Anchor

My boat sits atop the ocean, the sky, and waves indistinguishable in the dead of night. I sense the wave coming and brace for the incalculable impact.

Knuckles white with dread, I try to recall the glass-like sea, crystal-clear water and boat in motionless synchronicity, the air still and silent.

Fear slicks across my skin as I realise, I have not dropped the anchor and, blinded in the darkness, I have no gauge of position for myself or the one thing that would keep me from complete destruction.

I try to soothe myself, remembering the times resting peacefully on the motionless sea as the swell of the wave lifts the hull, setting it in irons unable to manoeuvre, the head sea forcing my vessel to toss and turn at its whim.

I scurry around the deck, my senses overly heightened. Panic begins to set in as my eyes dart back and forth in the dark blindly searching for refuge.

Suddenly a moment of quiet pulls itself around the hull and the rain-sodden clouds reveal a slither of moonlight. The soft whoosh of wings alights ever so gently on the wheel.

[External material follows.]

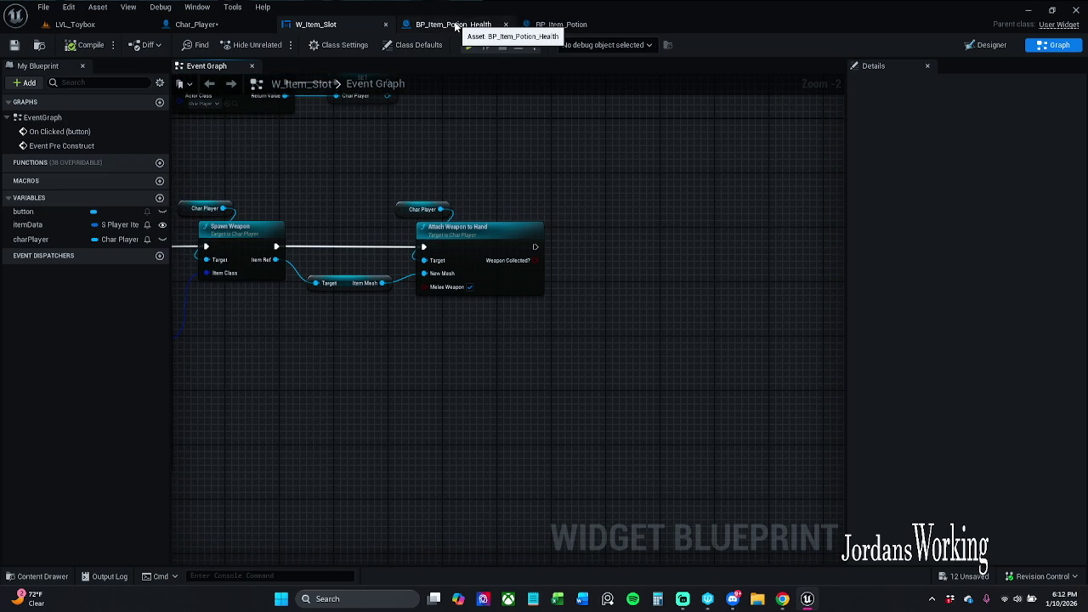
{"action": "left_click", "coordinate": [232, 28]}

I recognise the Spirit of God in the dove’s eyes and my scattered thoughts and emotions pull inward, drawing me into His quietness and calm.

I pause, still as can be. Me at the bow, He at the wheel. I look down and see the anchor. It was right there at my side, all along.

I retrieve the weighted iron and drop it carefully into the darkened swirling water. I expect the dove to alight and find safety; instead, it flutters toward the companionway, and I sense it calling to me to follow.

Nestled beside its warmth, I lay my head down and wait, eye to eye with the dove, its soft feathers brushing against my forearm, my heartbeat slowing, my mind quietening.

The storm again rages yet I remain positioned, my eyes transfixed on the dove, the dove never breaking its gaze back at me, never wavering.